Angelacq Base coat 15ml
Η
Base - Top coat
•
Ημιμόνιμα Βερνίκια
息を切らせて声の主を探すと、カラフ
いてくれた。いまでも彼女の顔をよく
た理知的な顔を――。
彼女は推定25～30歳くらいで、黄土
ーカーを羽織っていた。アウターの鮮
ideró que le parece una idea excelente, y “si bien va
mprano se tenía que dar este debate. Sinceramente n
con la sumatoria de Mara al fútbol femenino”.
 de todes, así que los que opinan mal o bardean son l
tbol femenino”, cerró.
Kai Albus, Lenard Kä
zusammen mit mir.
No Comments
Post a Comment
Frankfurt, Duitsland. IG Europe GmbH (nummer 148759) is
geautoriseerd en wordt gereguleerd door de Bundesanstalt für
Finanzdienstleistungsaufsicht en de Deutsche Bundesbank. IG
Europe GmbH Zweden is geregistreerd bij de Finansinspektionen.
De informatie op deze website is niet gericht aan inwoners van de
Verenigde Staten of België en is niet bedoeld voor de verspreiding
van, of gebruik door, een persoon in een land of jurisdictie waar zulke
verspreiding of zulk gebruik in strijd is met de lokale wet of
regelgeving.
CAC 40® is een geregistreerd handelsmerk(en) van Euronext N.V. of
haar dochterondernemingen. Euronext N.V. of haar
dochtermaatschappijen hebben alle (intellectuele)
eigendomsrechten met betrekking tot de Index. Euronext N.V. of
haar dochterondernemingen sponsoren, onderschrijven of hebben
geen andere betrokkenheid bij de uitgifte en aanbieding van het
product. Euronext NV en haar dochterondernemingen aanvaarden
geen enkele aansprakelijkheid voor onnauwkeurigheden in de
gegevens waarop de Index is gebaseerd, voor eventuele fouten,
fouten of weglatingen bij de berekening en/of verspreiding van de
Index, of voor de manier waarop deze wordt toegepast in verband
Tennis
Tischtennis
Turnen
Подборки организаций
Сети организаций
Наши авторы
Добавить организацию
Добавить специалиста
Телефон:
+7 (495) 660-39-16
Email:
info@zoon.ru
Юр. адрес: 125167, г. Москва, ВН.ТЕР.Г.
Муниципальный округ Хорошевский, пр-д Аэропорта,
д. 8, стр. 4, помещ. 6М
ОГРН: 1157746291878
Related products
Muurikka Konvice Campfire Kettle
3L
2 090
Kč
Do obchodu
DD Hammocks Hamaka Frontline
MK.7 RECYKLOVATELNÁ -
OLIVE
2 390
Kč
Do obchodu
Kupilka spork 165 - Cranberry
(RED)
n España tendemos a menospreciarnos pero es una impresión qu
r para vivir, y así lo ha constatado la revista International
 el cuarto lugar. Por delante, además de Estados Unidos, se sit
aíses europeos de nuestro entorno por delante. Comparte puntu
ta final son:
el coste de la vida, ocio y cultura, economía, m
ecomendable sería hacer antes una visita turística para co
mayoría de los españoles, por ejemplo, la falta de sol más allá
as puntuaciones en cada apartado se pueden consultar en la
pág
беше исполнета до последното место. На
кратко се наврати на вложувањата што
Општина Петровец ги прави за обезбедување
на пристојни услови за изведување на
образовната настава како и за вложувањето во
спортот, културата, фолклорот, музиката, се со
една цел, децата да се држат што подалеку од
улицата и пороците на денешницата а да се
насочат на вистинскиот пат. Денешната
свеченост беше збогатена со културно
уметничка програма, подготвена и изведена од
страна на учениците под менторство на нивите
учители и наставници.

Work to complete: Could you write out, exactly, each line of the data above from the one containing "една цел, децата да се држат што подалеку од" through the last, including both?

Expected answer:
една цел, децата да се држат што подалеку од
улицата и пороците на денешницата а да се
насочат на вистинскиот пат. Денешната
свеченост беше збогатена со културно
уметничка програма, подготвена и изведена од
страна на учениците под менторство на нивите
учители и наставници.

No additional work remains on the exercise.